Suddenly, with Weinstein’s ruling, the Women of the Wall, who have been active for over two decades, seized a central role (whether or not they wanted it) in yet another religious dispute being played out in the public arena. Last year they had joined more than twenty other organizations in a coalition established and coordinated by Shatil, an initiative of the New Israel Fund, in order to bring the problem of women’s exclusion into full public scrutiny and in a detailed report submitted to all the Knesset Members, Ministers and the Attorney General, presented a range of recommended regulatory changes that would eliminate the exclusion and segregation of women. Many of the recommendations were included in Weinstein’s ruling last week. Now the Women of the Wall could use the broader gender exclusion issues to highlight their particular struggle. By the same token, advocates against gender exclusion benefited from the court victory of the Women of the Wall. But the struggle is not just for women: it is a struggle for religious freedom, freedom of expression, and maintaining Israel as a liberal Jewish democracy.
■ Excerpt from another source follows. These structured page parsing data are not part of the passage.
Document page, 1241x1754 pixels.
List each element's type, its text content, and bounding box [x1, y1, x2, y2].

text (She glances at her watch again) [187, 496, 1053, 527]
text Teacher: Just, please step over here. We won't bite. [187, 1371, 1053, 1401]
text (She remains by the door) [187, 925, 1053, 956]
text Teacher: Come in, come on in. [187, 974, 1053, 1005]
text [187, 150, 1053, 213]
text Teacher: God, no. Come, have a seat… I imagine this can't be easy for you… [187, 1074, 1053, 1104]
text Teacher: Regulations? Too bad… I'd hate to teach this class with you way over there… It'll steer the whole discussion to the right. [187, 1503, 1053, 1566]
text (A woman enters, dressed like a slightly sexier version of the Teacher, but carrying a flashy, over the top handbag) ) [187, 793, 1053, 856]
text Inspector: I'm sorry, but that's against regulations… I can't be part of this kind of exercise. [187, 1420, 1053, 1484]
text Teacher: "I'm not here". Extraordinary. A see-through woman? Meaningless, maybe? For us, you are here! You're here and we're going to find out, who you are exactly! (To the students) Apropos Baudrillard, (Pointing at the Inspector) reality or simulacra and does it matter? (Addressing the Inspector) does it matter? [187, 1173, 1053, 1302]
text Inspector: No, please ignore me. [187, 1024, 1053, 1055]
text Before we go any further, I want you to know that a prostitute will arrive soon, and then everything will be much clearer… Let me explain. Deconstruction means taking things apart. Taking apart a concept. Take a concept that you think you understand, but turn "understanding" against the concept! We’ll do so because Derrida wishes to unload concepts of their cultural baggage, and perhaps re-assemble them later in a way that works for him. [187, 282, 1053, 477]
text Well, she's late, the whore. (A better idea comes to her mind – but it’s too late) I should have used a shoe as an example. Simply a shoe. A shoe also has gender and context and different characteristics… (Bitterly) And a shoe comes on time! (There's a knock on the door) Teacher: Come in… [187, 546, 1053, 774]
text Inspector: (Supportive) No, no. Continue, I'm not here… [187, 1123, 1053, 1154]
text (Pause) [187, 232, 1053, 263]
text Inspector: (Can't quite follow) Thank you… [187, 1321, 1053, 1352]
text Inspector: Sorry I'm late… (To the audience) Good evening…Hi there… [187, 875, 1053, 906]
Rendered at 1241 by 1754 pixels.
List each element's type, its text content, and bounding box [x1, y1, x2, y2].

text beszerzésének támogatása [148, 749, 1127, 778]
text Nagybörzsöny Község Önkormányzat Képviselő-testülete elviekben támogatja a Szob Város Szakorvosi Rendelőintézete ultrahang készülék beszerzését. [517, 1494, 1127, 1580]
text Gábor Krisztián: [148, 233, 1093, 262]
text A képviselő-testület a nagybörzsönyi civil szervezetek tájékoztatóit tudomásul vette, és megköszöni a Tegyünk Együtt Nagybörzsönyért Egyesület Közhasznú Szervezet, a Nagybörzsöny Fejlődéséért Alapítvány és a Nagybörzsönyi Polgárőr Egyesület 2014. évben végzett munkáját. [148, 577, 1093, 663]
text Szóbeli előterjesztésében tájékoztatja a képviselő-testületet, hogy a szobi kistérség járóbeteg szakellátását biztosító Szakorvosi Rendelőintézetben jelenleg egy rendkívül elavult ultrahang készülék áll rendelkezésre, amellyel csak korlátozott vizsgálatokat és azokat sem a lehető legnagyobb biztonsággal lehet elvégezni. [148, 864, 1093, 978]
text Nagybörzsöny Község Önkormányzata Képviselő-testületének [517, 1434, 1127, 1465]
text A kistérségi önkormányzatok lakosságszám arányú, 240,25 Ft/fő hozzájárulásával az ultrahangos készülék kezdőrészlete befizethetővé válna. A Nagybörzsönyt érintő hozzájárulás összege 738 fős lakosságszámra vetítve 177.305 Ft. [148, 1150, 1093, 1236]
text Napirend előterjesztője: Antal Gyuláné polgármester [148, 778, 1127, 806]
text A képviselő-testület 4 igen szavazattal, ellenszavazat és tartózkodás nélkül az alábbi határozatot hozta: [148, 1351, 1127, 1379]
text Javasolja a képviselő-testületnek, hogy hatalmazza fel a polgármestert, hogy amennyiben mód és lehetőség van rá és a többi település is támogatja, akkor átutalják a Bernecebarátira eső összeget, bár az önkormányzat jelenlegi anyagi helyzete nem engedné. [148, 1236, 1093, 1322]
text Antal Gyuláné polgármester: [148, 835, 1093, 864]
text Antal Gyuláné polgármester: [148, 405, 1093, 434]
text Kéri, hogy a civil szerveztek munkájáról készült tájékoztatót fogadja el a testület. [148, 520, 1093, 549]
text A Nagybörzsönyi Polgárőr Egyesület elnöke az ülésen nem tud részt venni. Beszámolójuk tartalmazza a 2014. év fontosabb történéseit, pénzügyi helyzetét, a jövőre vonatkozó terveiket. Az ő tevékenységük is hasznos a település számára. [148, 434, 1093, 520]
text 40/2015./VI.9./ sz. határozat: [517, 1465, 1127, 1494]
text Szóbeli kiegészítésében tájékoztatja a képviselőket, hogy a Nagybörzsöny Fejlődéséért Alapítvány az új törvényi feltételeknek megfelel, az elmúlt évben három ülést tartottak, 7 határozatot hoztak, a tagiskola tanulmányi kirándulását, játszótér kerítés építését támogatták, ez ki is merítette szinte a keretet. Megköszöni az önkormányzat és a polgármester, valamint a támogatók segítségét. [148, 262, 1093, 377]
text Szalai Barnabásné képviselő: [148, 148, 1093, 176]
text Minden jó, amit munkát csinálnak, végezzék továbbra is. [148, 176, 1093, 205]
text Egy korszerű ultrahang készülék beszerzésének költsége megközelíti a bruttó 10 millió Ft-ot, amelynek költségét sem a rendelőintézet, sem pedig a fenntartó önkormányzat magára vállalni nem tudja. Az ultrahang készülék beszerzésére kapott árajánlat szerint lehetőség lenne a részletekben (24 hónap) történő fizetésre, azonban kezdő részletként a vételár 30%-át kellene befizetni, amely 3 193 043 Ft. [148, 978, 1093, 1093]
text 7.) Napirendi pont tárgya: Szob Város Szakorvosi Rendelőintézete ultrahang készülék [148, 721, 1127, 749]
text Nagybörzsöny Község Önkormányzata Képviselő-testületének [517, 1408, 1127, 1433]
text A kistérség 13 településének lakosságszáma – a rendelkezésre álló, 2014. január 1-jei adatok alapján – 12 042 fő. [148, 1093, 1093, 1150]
The ultra-Orthodox lost significant political ground in the January elections. For the first time in 10 years, their parties are not part of the governing coalition. They can feel power slipping through their tallit fringes (and along with power, considerable money for their communities). Religious monopoly over the public space of the Kotel may not be directly equivalent to reducing their government subsidies for education that does not include sufficient secular core subjects (and it is Rav Shteinman who defiantly declared against the teaching of secular studies in the ultra-Orthodox education system). It is also not on a par with the “sharing of the burden” debate (about army service), which became a central issue in the elections. But their effort to maintain control over the Kotel is consistent with their conviction that their form of prayer is the only correct form of prayer and a woman in a tallit is an abomination, and therefore an offense to holiness. It is part of their effort not to yield power and to maintain their way of life and conception of sanctity.
Many of the seminary girls watched the WOW group intently. Some were probably thinking “how awful,” some probably thought it was a freakish anomaly, but I am certain that at least a few young girls were intrigued by what they saw, so foreign and yet familiar. After all, the Women of the Wall were chanting the same prayers that they themselves say every morning. Last Friday, the seminary girls may have been exposed to notions of pluralism that they had never before witnessed, or perhaps even thought of. Who knows – perhaps a spark was ignited in some of them, the realization that women can play a more active role in Jewish life than they had ever dreamed.
The recent victories for religious freedom are not the end of the struggle, however. There may yet be legal appeals or political maneuvering. But the fight against religious extremism, the push to legitimize alternative expressions of Judaism and the determined efforts to advance feminist values within Israeli society have most certainly received an important energy-boost reinvigorating belief in the ability of people to make change. A particularly stirring moment for me last Friday was when Anat Hoffman, chairperson of the Women of the Wall, led the group in the blessing She’hechiyanu, ve’kiyamanu ve’higianu l’zman ha’ze: “Who has given us life and sustained us and brought us to this moment.”